CMS is NOT an ACA side thing. It's been there, long before ACA.

Employers will drop millions from health care plans as Obamacare premiums spike

More falsehood, and failure to grasp the simpe concept, that the government is NOT providing health insurance. It is providing an Exchange. That's it. It also offers individual states the option to have their own exchanges.

Every single one of the insurance companies, that make up the Exchanges, is a PRIVATE company. The government DOES NOT run any of these companies.

It does not take two years of reading to grasp this concept. The only thing the law did, was force insurance companies, to accept all applicants, who can afford a particular plan.

The other thing ACA does, is provide a place, where low-income eligibility, can be determined faster.

Ah yes, the proverbial death panel. Silly me.

Definition of proverbial: commonly spoken of : widely known

and then, in another post, you say:

BTW Nice Try on trying to diminish my credibility by tying Sarah Palin's name to your post. Although the word "Death Panel" is not used, certain patients over 70 years old will not receive the same care that would be afforded before obamacare was put into effect.

So, then, you acknowledge, that the "death panel" thing, is not really commonly spoken of. Well, because it does not exist.

Who talked about it, and made it seem as if it was real? Sarah Palin. 8 Years ago. So, if you're not parroting Sarah Palin, then congratulations, you achieved her status, all on your own.

And you also continue to make the same false assertion: that 70 years old will not receive the same care that would be afforded before ACA.
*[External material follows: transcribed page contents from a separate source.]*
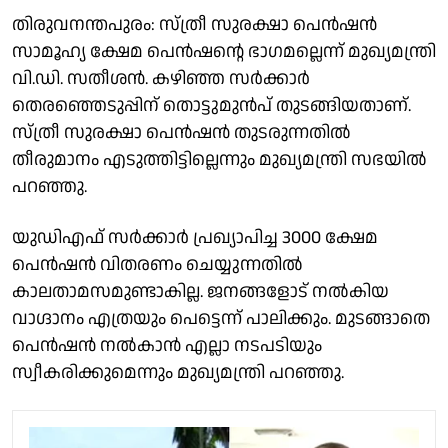
തിരുവനന്തപുരം: സ്ത്രീ സുരക്ഷാ പെൻഷൻ
സാമൂഹ്യ ക്ഷേമ പെൻഷൻ്റെ ഭാഗമല്ലെന്ന് മുഖ്യമന്ത്രി
വി.ഡി. സതീശൻ. കഴിഞ്ഞ സർക്കാർ
തെരഞ്ഞെടുപ്പിന് തൊട്ടുമുൻപ് തുടങ്ങിയതാണ്.
സ്ത്രീ സുരക്ഷാ പെൻഷൻ തുടരുന്നതിൽ
തീരുമാനം എടുത്തിട്ടില്ലെന്നും മുഖ്യമന്ത്രി സഭയിൽ
പറഞ്ഞു.
യുഡിഎഫ് സർക്കാർ പ്രഖ്യാപിച്ച 3000 ക്ഷേമ
പെൻഷൻ വിതരണം ചെയ്യുന്നതിൽ
കാലതാമസമുണ്ടാകില്ല. ജനങ്ങളോട് നൽകിയ
വാഗ്ദാനം എത്രയും പെട്ടെന്ന് പാലിക്കും. മുടങ്ങാതെ
പെൻഷൻ നൽകാൻ എല്ലാ നടപടിയും
സ്വീകരിക്കുമെന്നും മുഖ്യമന്ത്രി പറഞ്ഞു.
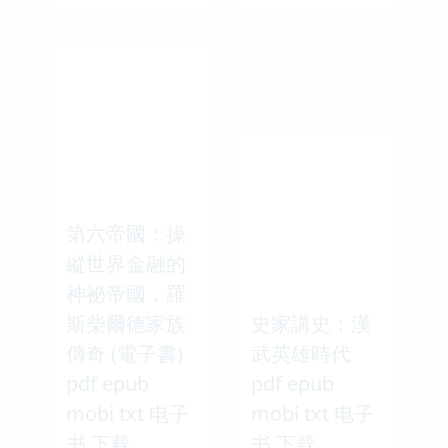
第六帝國：操
縱世界金融的
神祕帝國，羅
斯柴爾德家族
史家講史：漢
傳奇 (電子書)
武英雄時代
pdf epub
pdf epub
mobi txt 电子
mobi txt 电子
书 下载
书 下载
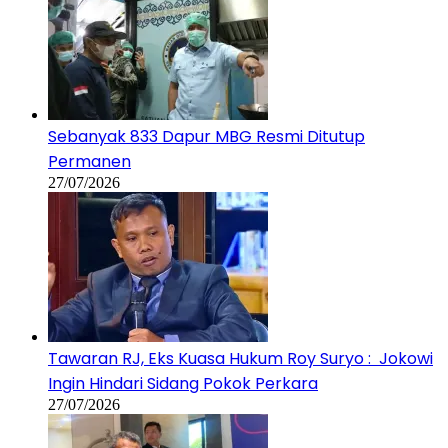
Sebanyak 833 Dapur MBG Resmi Ditutup
Permanen
27/07/2026
Tawaran RJ, Eks Kuasa Hukum Roy Suryo : Jokowi
Ingin Hindari Sidang Pokok Perkara
27/07/2026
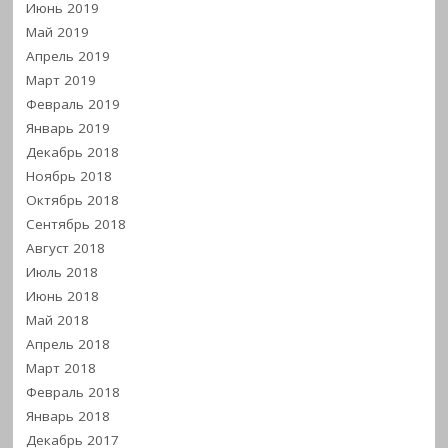
Июнь 2019
Май 2019
Апрель 2019
Март 2019
Февраль 2019
Январь 2019
Декабрь 2018
Ноябрь 2018
Октябрь 2018
Сентябрь 2018
Август 2018
Июль 2018
Июнь 2018
Май 2018
Апрель 2018
Март 2018
Февраль 2018
Январь 2018
Декабрь 2017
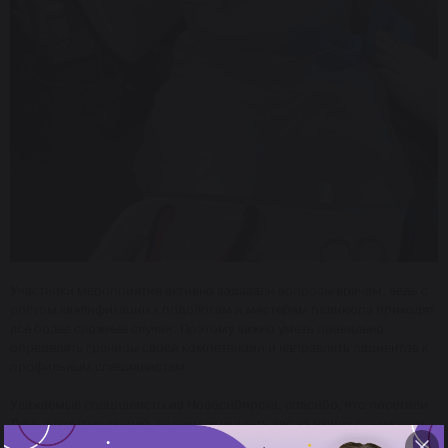
Участники мероприятия активно задавали вопросы врачам, ведь с
ростом квалификации к подологам и мастерам педикюра приходят
всё более сложные случаи. Поэтому важно уметь правильно
определять границы своей компетенции и направлять пациентов к
профильным специалистам.
Уважаемые специалисты из Новосибирска, спасибо, что посетили
День открытых дверей, надеемся увидеть вас на наших следующих
офлайн мероприятиях.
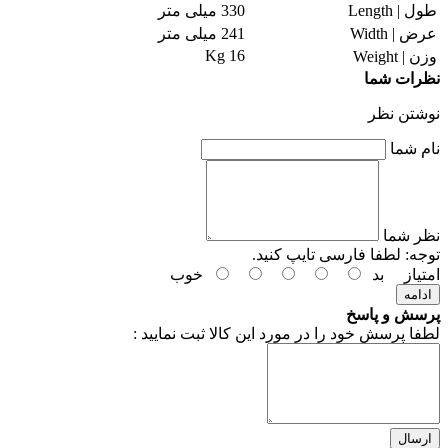
طول | Length
330 میلی متر
عرض | Width
241 میلی متر
16 Kg
وزن | Weight
نظرات شما
نوشتن نظر
نام شما
نظر شما
توجه:
لطفا فارسی تایپ کنید.
امتیاز
بد
خوب
ادامه
پرسش و پاسخ
لطفا پرسش خود را در مورد این کالا ثبت نمایید :
ارسال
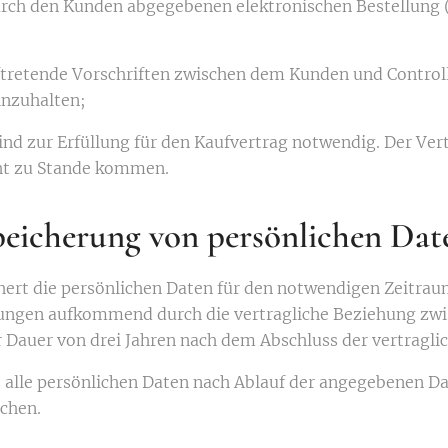
durch den Kunden abgegebenen elektronischen Bestellung
tretende Vorschriften zwischen dem Kunden und Controll
inzuhalten;
ind zur Erfüllung für den Kaufvertrag notwendig. Der Ve
cht zu Stande kommen.
peicherung von persönlichen Dat
chert die persönlichen Daten für den notwendigen Zeitrau
tungen aufkommend durch die vertragliche Beziehung zwi
 Dauer von drei Jahren nach dem Abschluss der vertragli
 alle persönlichen Daten nach Ablauf der angegebenen D
schen.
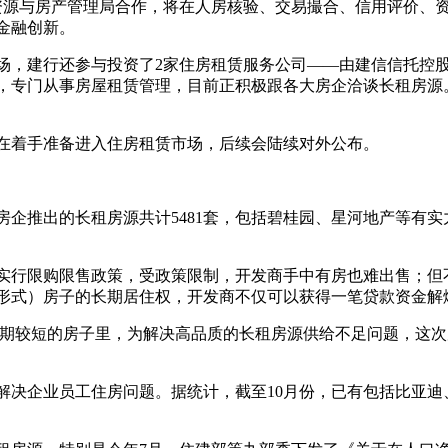
土资源与房产管理局合作，将在人房核验、交易撮合、信用评价、
金融创新。
场，建行还参与投资了2家住房租赁服务公司——由建信信托控股
，专门从事房屋租赁管理，目前正积极跟各大房企洽谈长租房源
在着手准备进入住房租赁市场，后续会陆续对外公布。
企推出的长租房源共计5481套，包括碧桂园、星河地产等有
实行限购限售政策，受政策限制，开发商手中有房也难出售；但
形式）房子的长期居住权，开发商不仅可以获得一笔贷款资金解
、租期较短的房子里，为解决高品质的长租房源供给不足问题，这
解决企业员工住房问题。据统计，截至10月份，已有包括比亚迪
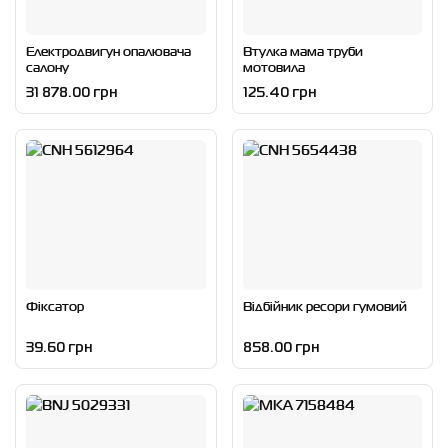
Електродвигун опалювача
Втулка мама труби
салону
мотовила
31 878.00 грн
125.40 грн
Фіксатор
Відбійник ресори гумовий
39.60 грн
858.00 грн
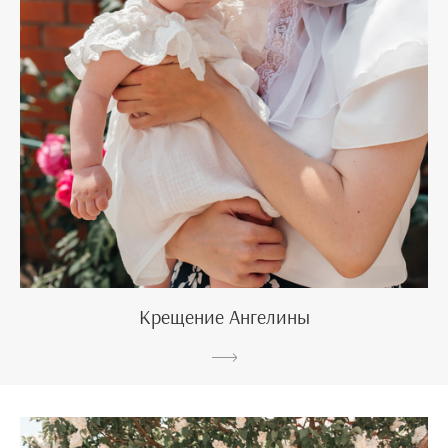
Крещение Ангелины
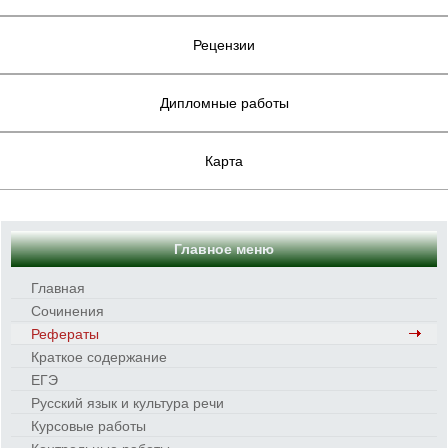
Рецензии
Дипломные работы
Карта
Главное меню
Главная
Сочинения
Рефераты
Краткое содержание
ЕГЭ
Русский язык и культура речи
Курсовые работы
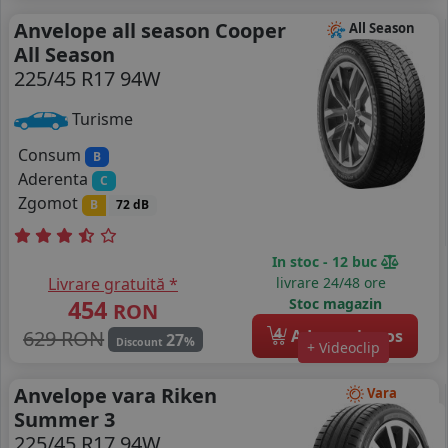
Anvelope all season Cooper
All Season
All Season
225/45 R17 94W
Turisme
Consum
B
Aderenta
C
Zgomot
B
72 dB
In stoc - 12 buc
Livrare gratuită *
livrare 24/48 ore
454
Stoc magazin
RON
4
629 RON
Adauga in cos
27
%
Discount
+ Videoclip
Anvelope vara Riken
Vara
Summer 3
225/45 R17 94W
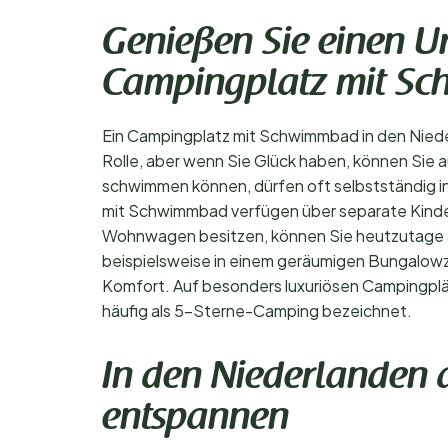
Genießen Sie einen U
Campingplatz mit S
Ein Campingplatz mit Schwimmbad in den Nieder
Rolle, aber wenn Sie Glück haben, können Sie 
schwimmen können, dürfen oft selbstständig in
mit Schwimmbad verfügen über separate Kinderb
Wohnwagen besitzen, können Sie heutzutage a
beispielsweise in einem geräumigen Bungalowze
Komfort. Auf besonders luxuriösen Campingplä
häufig als 5-Sterne-Camping bezeichnet.
In den Niederlanden
entspannen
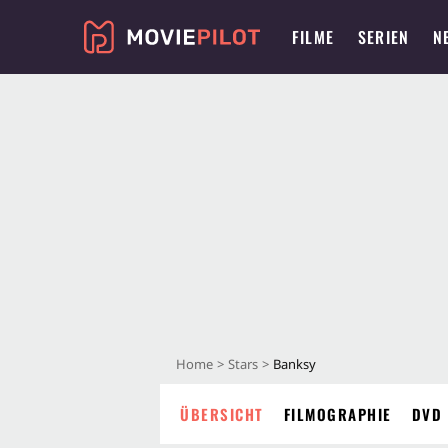
FILME
SERIEN
N
Home
Stars
Banksy
ÜBERSICHT
FILMOGRAPHIE
DVD 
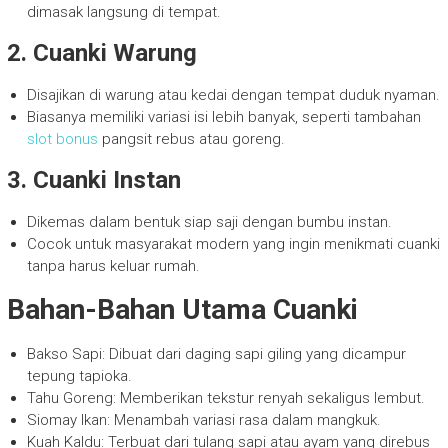
dimasak langsung di tempat.
2. Cuanki Warung
Disajikan di warung atau kedai dengan tempat duduk nyaman.
Biasanya memiliki variasi isi lebih banyak, seperti tambahan
slot bonus
pangsit rebus atau goreng.
3. Cuanki Instan
Dikemas dalam bentuk siap saji dengan bumbu instan.
Cocok untuk masyarakat modern yang ingin menikmati cuanki
tanpa harus keluar rumah.
Bahan-Bahan Utama Cuanki
Bakso Sapi: Dibuat dari daging sapi giling yang dicampur
tepung tapioka.
Tahu Goreng: Memberikan tekstur renyah sekaligus lembut.
Siomay Ikan: Menambah variasi rasa dalam mangkuk.
Kuah Kaldu: Terbuat dari tulang sapi atau ayam yang direbus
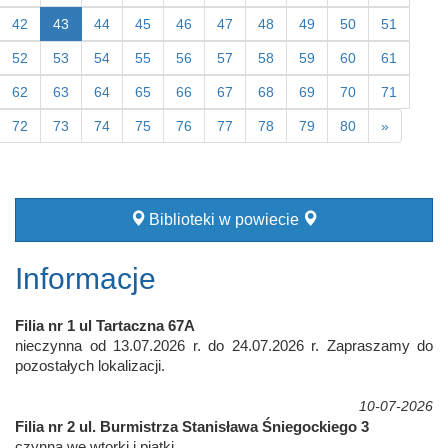
42
43
44
45
46
47
48
49
50
51
52
53
54
55
56
57
58
59
60
61
62
63
64
65
66
67
68
69
70
71
72
73
74
75
76
77
78
79
80
»
Biblioteki w powiecie
Informacje
Filia nr 1 ul Tartaczna 67A
nieczynna od 13.07.2026 r. do 24.07.2026 r. Zapraszamy do
pozostałych lokalizacji.
10-07-2026
Filia nr 2 ul. Burmistrza Stanisława Śniegockiego 3
czynna we wtorki i piątki.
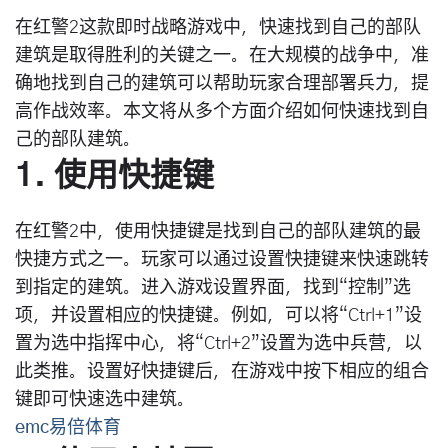
在红警2这款即时战略游戏中，快速找到自己的部队
建筑是取得胜利的关键之一。在大规模的战争中，准
确地找到自己的建筑可以帮助玩家合理部署兵力，提
高作战效率。本文将从多个方面介绍如何快速找到自
己的部队建筑。
1. 使用快捷键
在红警2中，使用快捷键是找到自己的部队建筑的最
快捷方式之一。玩家可以通过设置快捷键来快速跳转
到指定的建筑。进入游戏设置界面，找到“控制”选
项，并设置相应的快捷键。例如，可以将“Ctrl+1”设
置为选中指挥中心，将“Ctrl+2”设置为选中兵营，以
此类推。设置好快捷键后，在游戏中按下相应的组合
键即可快速选中建筑。
emc易倍体育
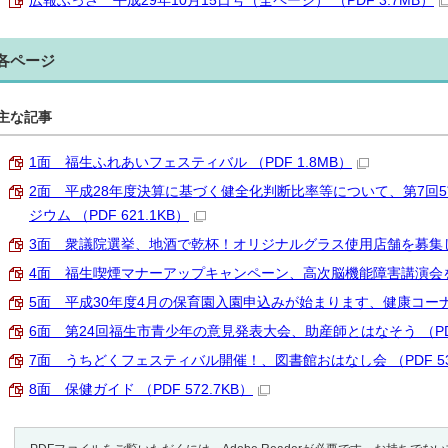
広報ふっさ 平成29年10月15日号（全ページ） （PDF 3.7MB）
各ページ
主な記事
1面 福生ふれあいフェスティバル （PDF 1.8MB）
2面 平成28年度決算に基づく健全化判断比率等について、第7回
ジウム （PDF 621.1KB）
3面 衆議院選挙、地酒で乾杯！オリジナルグラス使用店舗を募集します 
4面 福生喫煙マナーアップキャンペーン、高次脳機能障害講演会を開催 
5面 平成30年度4月の保育園入園申込みが始まります、健康コーナー （
6面 第24回福生市青少年の意見発表大会、助産師とはなそう （PDF 
7面 うちどくフェスティバル開催！、図書館おはなし会 （PDF 533
8面 保健ガイド （PDF 572.7KB）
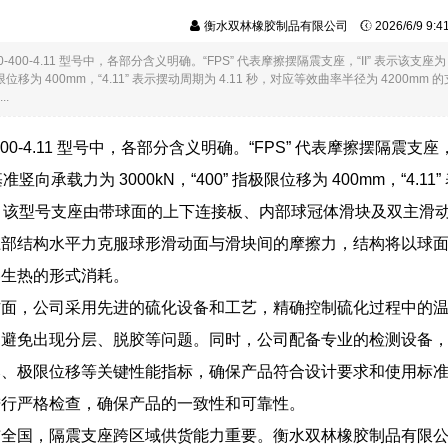
衡水双林橡胶制品有限公司
2026/6/9 9:
3000-400-4.11 型号中，各部分含义明确。“FPS” 代表摩擦摆隔震支座，“II” 表示该
 指极限位移为 400mm，“4.11” 表示摆动周期为 4.11 秒，对应等效曲率半径为 
..
00-400-4.11 型号中，各部分含义明确。“FPS” 代表摩擦摆隔震支
指基准竖向承载力为 3000kN，“400” 指极限位移为 400mm，“4.
支座。该型号支座由带球面的上下连接板、内部球冠体滑块及双主
上部结构水平力克服球形滑动面与滑块间的摩擦力，结构将以球
擦生热的形式消耗。
方面，公司采用先进的硫化设备和工艺，精确控制硫化过程中的
，避免出现分层、脱胶等问题。同时，公司配备专业的检测设备
比、极限位移等关键性能指标，确保产品符合设计要求和使用标
进行严格检查，确保产品的一致性和可靠性。
布全国，隔震支座跨区域供货能力重要。衡水双林橡胶制品有限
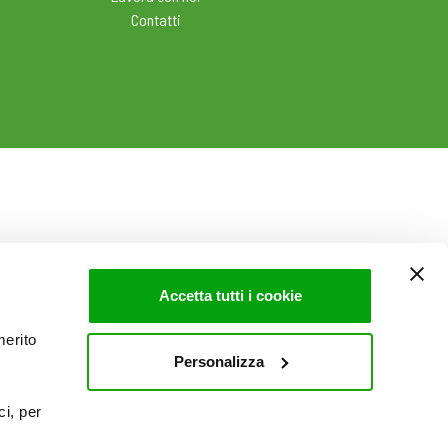
Contatti
Accetta tutti i cookie
merito
Personalizza
ci, per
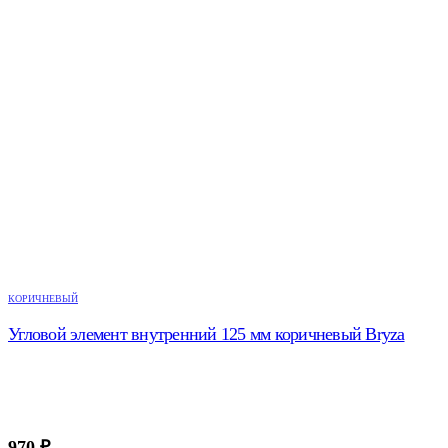
КОРИЧНЕВЫЙ
Угловой элемент внутренний 125 мм коричневый Bryza
970
₽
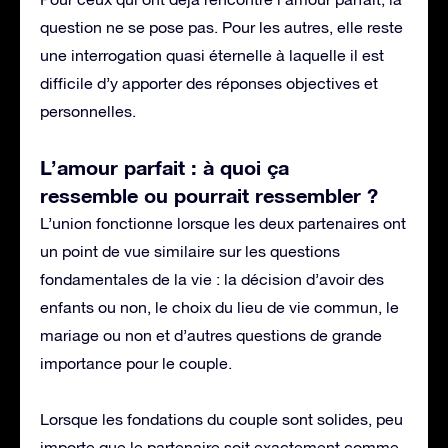
question ne se pose pas. Pour les autres, elle reste
une interrogation quasi éternelle à laquelle il est
difficile d’y apporter des réponses objectives et
personnelles.
L’amour parfait : à quoi ça
ressemble ou pourrait ressembler ?
L’union fonctionne lorsque les deux partenaires ont
un point de vue similaire sur les questions
fondamentales de la vie : la décision d’avoir des
enfants ou non, le choix du lieu de vie commun, le
mariage ou non et d’autres questions de grande
importance pour le couple.
Lorsque les fondations du couple sont solides, peu
importe que le partenaire soit exactement comme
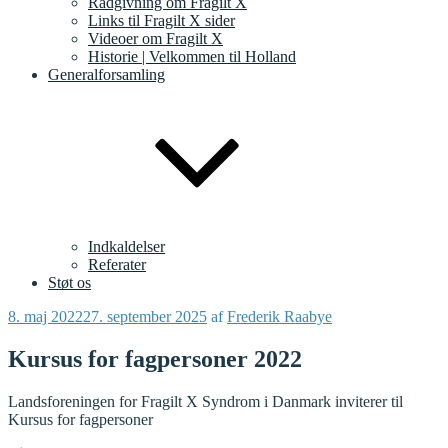
Rådgivning om Fragilt X
Links til Fragilt X sider
Videoer om Fragilt X
Historie | Velkommen til Holland
Generalforsamling
Indkaldelser
Referater
Støt os
Udgivet
8. maj 2022
27. september 2025
af
Frederik Raabye
den
Kursus for fagpersoner 2022
Landsforeningen for Fragilt X Syndrom i Danmark inviterer til
Kursus for fagpersoner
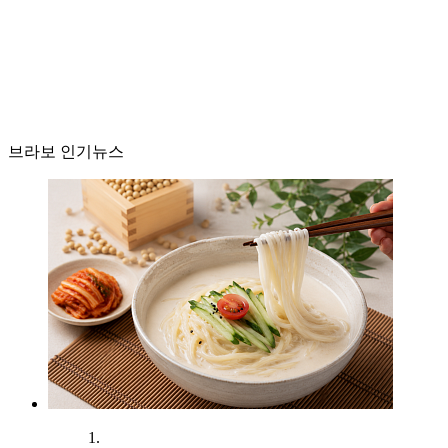
브라보 인기뉴스
1.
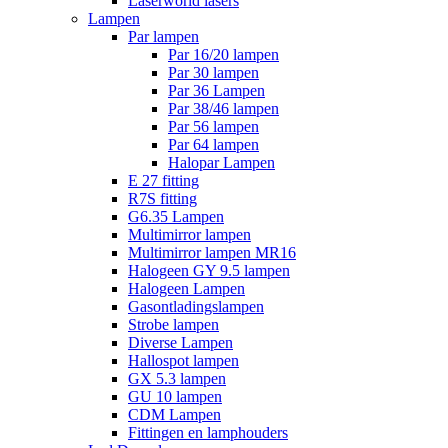
Laserworld lasers
Lampen
Par lampen
Par 16/20 lampen
Par 30 lampen
Par 36 Lampen
Par 38/46 lampen
Par 56 lampen
Par 64 lampen
Halopar Lampen
E 27 fitting
R7S fitting
G6.35 Lampen
Multimirror lampen
Multimirror lampen MR16
Halogeen GY 9.5 lampen
Halogeen Lampen
Gasontladingslampen
Strobe lampen
Diverse Lampen
Hallospot lampen
GX 5.3 lampen
GU 10 lampen
CDM Lampen
Fittingen en lamphouders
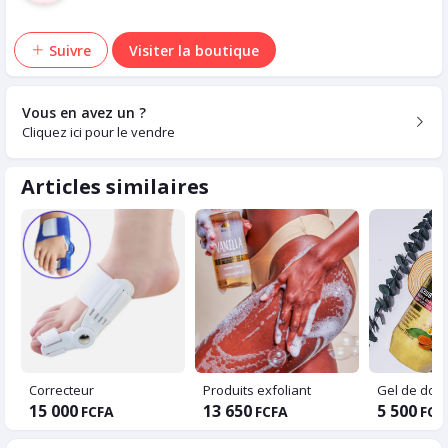
Suivre
Visiter la boutique
Vous en avez un ?
Cliquez ici pour le vendre
Articles similaires
Correcteur
Produits exfoliant
15 000
13 650
5 500
FCFA
FCFA
FCF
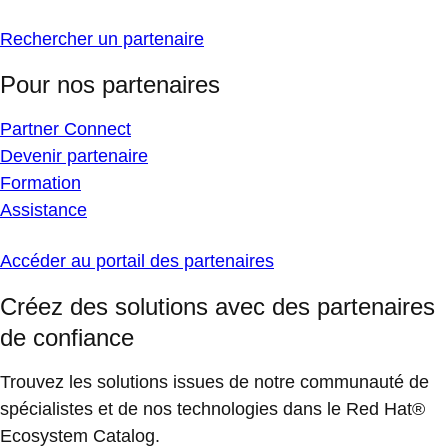
Rechercher un partenaire
Pour nos partenaires
Partner Connect
Devenir partenaire
Formation
Assistance
Accéder au portail des partenaires
Créez des solutions avec des partenaires
de confiance
Trouvez les solutions issues de notre communauté de
spécialistes et de nos technologies dans le Red Hat®
Ecosystem Catalog.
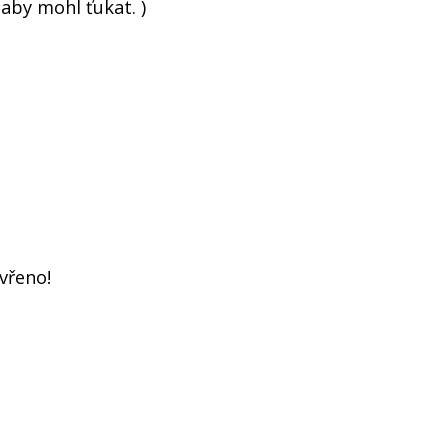
 aby mohl ťukat. )
avřeno!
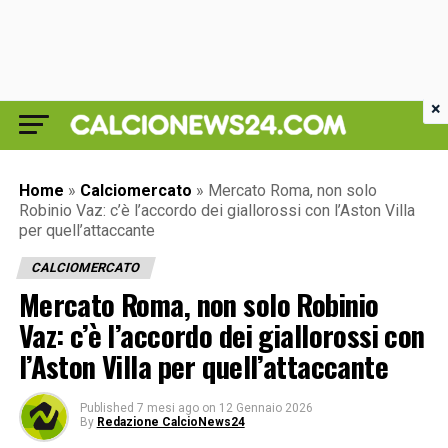
×
Home
»
Calciomercato
»
Mercato Roma, non solo
Robinio Vaz: c’è l’accordo dei giallorossi con l’Aston Villa
per quell’attaccante
CALCIOMERCATO
Mercato Roma, non solo Robinio
Vaz: c’è l’accordo dei giallorossi con
l’Aston Villa per quell’attaccante
Published
7 mesi ago
on
12 Gennaio 2026
By
Redazione CalcioNews24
So called death panels, or treatment guidelines, have been around ever since Insurance companies started to exist. Insurance companies get to decide what's an acceptable treatment. This has ALWAYS been the case.

The fact that you dispense these "truths" so easily, when they're falsehood, is alarming.

It's like your claim that "Pregnancy among school age teenagers is at the highest level in history."

Another falsehood. Teenage pregnancy peaked in 1990, and has since dropped 55%.

Any other falsehood you care to spread?

I have problems with ACA, and I can state them clearly, without inventing things.

ACA is an embarrassment. Outside of removing the pre-existing, and gender discrimination clauses, it kept the system AS IS. Not a single friggin change. A single payer system, similar to what they have in Canada, is what we should shoot for.